[Assignment] Your copy should hold exactly the lines from the one containing "output [WIDTH-1:0] result" through the last line of the entries, and no pictures.

━━━ Dataset extract ━━━

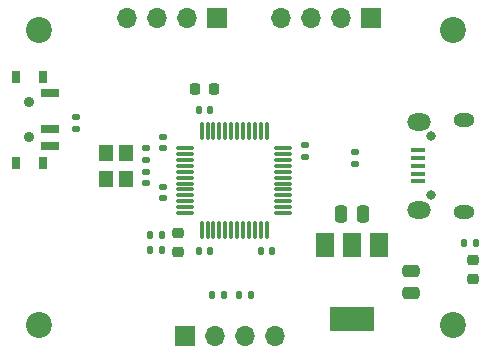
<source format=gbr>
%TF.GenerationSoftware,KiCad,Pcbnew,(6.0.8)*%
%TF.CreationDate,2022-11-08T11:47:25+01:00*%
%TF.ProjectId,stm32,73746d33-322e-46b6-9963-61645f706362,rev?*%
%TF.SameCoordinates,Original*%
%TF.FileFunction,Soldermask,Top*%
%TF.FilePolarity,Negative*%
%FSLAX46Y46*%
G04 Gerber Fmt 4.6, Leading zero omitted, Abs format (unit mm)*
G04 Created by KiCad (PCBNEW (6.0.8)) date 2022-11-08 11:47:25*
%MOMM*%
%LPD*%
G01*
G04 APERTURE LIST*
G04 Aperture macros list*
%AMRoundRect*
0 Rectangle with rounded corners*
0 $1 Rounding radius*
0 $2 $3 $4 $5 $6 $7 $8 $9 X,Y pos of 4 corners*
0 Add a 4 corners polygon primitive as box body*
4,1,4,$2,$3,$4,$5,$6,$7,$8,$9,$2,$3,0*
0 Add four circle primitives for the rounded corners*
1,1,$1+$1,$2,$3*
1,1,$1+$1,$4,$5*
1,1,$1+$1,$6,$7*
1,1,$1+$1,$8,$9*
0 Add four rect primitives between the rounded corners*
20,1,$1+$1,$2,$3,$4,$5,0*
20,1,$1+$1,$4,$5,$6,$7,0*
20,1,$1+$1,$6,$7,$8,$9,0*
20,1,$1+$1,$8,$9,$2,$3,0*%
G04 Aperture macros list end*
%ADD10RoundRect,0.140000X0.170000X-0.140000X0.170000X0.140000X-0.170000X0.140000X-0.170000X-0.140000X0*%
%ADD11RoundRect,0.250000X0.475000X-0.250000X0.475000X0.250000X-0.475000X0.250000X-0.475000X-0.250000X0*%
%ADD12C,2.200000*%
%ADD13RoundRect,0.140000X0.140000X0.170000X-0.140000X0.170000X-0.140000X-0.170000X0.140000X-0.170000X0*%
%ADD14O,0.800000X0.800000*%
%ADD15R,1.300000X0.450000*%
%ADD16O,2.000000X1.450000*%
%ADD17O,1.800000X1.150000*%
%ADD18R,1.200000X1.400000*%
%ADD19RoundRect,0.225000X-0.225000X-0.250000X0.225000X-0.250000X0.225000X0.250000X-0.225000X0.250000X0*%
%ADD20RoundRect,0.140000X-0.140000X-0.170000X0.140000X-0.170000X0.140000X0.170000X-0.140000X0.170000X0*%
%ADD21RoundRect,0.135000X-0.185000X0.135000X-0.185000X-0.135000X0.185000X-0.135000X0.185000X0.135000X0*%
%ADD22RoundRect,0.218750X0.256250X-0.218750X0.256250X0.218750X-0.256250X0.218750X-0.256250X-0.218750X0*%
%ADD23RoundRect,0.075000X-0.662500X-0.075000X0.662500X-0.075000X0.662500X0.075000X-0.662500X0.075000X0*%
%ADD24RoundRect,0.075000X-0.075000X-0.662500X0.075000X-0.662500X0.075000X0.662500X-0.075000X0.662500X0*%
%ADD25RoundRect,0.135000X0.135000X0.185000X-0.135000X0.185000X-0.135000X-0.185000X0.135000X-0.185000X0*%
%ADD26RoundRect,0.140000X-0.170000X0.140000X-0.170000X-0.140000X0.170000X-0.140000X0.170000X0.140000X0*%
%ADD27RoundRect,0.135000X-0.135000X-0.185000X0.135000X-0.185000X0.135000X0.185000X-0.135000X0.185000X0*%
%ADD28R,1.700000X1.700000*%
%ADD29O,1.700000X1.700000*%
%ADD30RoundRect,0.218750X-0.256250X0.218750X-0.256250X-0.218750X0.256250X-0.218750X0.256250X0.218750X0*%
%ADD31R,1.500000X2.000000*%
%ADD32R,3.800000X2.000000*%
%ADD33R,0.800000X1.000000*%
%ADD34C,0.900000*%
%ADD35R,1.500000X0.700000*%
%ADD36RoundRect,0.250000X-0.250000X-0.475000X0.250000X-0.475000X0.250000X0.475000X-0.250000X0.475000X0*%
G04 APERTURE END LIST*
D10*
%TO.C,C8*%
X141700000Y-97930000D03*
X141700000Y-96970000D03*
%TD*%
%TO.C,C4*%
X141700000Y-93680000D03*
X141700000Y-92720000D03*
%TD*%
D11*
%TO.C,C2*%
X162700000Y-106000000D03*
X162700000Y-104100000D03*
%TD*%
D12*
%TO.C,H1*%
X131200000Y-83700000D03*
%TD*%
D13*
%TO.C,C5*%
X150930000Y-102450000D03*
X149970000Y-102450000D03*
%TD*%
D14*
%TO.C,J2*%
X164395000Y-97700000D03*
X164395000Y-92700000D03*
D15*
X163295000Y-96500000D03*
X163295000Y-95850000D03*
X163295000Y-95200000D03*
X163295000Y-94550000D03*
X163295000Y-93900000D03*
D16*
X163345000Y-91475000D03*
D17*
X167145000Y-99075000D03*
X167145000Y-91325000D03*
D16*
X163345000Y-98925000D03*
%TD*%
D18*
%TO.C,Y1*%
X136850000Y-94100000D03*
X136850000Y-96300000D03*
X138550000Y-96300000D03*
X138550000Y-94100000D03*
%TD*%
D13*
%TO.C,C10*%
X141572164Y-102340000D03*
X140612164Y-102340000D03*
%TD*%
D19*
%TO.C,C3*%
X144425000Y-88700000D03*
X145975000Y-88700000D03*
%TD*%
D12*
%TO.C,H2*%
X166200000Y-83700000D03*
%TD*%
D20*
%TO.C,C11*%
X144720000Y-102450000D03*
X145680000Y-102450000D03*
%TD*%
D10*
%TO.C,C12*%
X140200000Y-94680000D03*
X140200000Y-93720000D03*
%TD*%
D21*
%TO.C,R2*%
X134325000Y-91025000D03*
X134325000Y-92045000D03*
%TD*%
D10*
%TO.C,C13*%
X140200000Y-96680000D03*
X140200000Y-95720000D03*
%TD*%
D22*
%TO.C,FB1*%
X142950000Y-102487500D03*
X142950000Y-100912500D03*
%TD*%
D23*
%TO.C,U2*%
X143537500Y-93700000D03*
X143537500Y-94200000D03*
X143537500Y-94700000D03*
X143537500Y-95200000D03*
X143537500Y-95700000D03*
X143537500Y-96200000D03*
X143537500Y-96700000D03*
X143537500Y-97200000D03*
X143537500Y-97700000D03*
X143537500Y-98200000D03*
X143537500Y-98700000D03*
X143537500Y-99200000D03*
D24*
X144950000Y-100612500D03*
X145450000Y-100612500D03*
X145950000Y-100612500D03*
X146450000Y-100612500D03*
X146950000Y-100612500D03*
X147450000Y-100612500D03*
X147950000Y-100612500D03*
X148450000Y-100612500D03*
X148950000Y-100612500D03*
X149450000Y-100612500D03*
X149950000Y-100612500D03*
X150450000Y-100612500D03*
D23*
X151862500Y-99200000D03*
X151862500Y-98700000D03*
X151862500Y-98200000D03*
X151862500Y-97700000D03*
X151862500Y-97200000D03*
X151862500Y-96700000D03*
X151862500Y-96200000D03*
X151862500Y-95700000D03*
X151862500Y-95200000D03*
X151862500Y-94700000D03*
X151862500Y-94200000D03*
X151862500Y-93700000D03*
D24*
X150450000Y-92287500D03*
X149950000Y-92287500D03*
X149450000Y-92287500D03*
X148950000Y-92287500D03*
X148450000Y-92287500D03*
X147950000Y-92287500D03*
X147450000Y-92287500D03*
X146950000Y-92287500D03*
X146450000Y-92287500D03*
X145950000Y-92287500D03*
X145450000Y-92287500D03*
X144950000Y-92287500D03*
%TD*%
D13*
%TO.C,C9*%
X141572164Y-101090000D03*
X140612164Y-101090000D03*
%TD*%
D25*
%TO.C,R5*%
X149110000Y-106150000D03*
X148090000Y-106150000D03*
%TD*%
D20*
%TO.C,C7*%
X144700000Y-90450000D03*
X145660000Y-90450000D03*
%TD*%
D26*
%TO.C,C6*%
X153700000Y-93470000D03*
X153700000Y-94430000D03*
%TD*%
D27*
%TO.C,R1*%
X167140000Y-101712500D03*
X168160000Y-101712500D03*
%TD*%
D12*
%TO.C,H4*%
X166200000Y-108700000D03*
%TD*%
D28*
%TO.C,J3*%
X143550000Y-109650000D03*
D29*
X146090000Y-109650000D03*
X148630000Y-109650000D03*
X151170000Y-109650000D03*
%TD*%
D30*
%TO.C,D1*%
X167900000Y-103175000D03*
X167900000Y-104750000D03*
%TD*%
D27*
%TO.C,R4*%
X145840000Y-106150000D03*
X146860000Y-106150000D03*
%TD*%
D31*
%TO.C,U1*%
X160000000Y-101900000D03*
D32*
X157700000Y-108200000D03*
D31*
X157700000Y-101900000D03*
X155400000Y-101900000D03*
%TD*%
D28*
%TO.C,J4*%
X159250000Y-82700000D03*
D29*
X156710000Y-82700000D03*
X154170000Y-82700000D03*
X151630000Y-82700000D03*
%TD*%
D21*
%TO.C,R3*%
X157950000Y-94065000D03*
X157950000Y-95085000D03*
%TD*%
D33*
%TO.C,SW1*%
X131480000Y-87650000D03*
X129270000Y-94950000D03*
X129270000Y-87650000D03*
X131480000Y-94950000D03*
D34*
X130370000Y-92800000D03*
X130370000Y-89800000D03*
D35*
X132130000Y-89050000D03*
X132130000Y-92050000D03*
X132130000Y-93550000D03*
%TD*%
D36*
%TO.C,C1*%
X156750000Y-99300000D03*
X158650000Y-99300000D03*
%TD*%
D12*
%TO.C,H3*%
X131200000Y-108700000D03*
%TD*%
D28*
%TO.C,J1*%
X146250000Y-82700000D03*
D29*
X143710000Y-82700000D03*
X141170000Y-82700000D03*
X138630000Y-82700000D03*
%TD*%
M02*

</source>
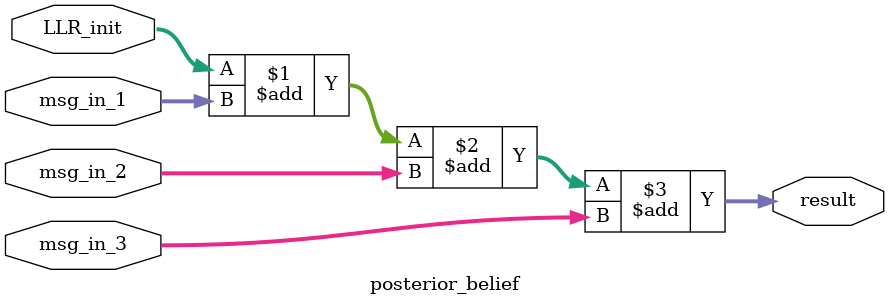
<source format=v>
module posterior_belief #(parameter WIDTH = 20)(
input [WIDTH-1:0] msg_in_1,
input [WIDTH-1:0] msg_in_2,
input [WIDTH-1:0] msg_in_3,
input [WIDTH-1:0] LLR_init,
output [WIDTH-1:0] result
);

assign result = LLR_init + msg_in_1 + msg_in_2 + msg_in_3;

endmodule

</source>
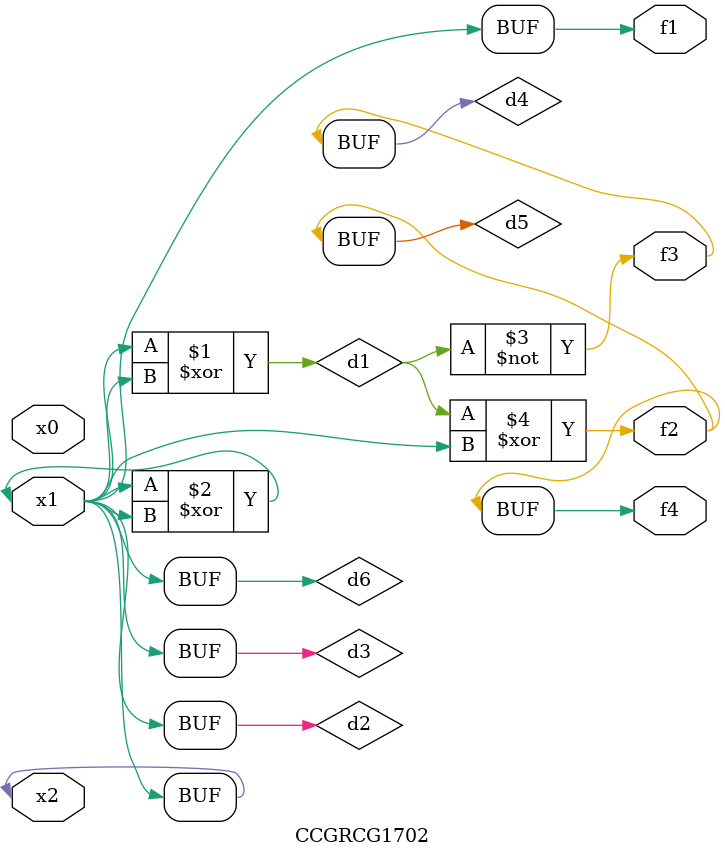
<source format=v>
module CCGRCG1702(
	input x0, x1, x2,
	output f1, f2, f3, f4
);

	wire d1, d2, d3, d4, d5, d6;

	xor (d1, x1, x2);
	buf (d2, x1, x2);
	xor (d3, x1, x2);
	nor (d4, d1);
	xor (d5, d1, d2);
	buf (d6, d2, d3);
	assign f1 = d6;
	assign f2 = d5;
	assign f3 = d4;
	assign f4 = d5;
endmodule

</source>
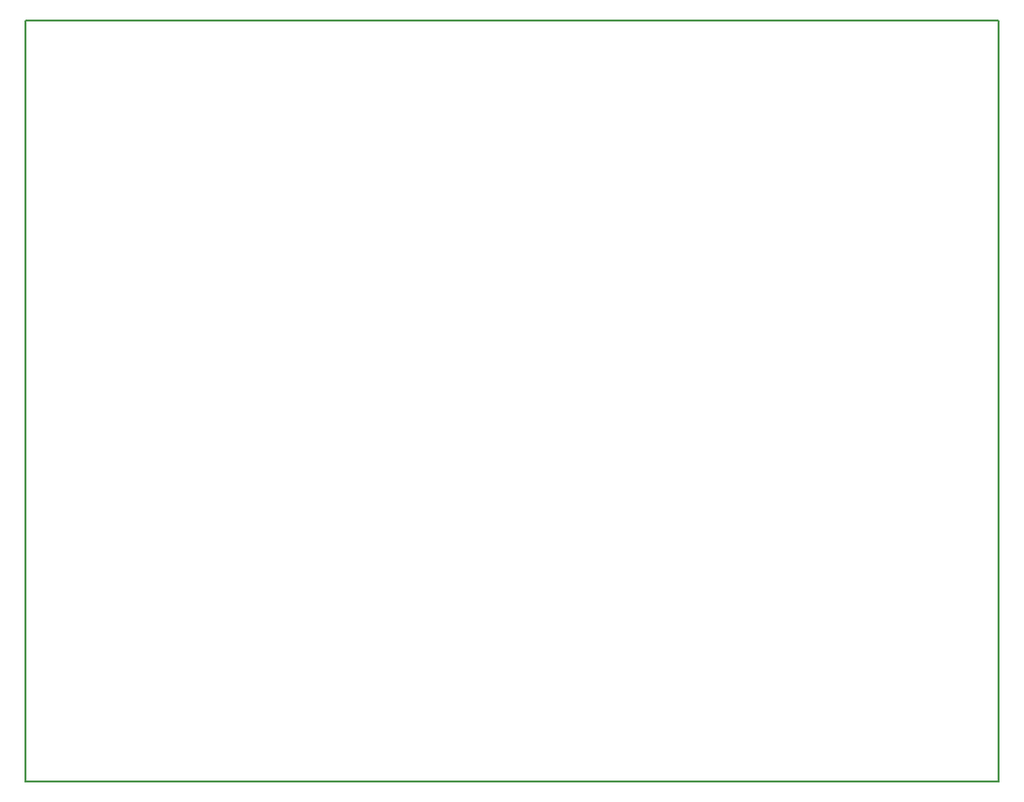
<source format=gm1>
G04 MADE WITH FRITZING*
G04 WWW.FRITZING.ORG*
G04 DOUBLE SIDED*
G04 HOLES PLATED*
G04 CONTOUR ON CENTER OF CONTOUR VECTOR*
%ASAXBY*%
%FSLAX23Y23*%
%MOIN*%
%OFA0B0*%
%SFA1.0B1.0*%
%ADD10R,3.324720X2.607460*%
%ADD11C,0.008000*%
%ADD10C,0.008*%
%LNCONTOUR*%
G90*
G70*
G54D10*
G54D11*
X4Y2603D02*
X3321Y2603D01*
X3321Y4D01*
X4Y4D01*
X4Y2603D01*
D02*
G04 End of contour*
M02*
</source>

━━━

[Finished exercise]
output [WIDTH-1:0] result
);

assign result = LLR_init + msg_in_1 + msg_in_2 + msg_in_3;

endmodule

</source>
<source format=v>
module CCGRCG1702(
	input x0, x1, x2,
	output f1, f2, f3, f4
);

	wire d1, d2, d3, d4, d5, d6;

	xor (d1, x1, x2);
	buf (d2, x1, x2);
	xor (d3, x1, x2);
	nor (d4, d1);
	xor (d5, d1, d2);
	buf (d6, d2, d3);
	assign f1 = d6;
	assign f2 = d5;
	assign f3 = d4;
	assign f4 = d5;
endmodule

</source>
<source format=gm1>
G04 MADE WITH FRITZING*
G04 WWW.FRITZING.ORG*
G04 DOUBLE SIDED*
G04 HOLES PLATED*
G04 CONTOUR ON CENTER OF CONTOUR VECTOR*
%ASAXBY*%
%FSLAX23Y23*%
%MOIN*%
%OFA0B0*%
%SFA1.0B1.0*%
%ADD10R,3.324720X2.607460*%
%ADD11C,0.008000*%
%ADD10C,0.008*%
%LNCONTOUR*%
G90*
G70*
G54D10*
G54D11*
X4Y2603D02*
X3321Y2603D01*
X3321Y4D01*
X4Y4D01*
X4Y2603D01*
D02*
G04 End of contour*
M02*
</source>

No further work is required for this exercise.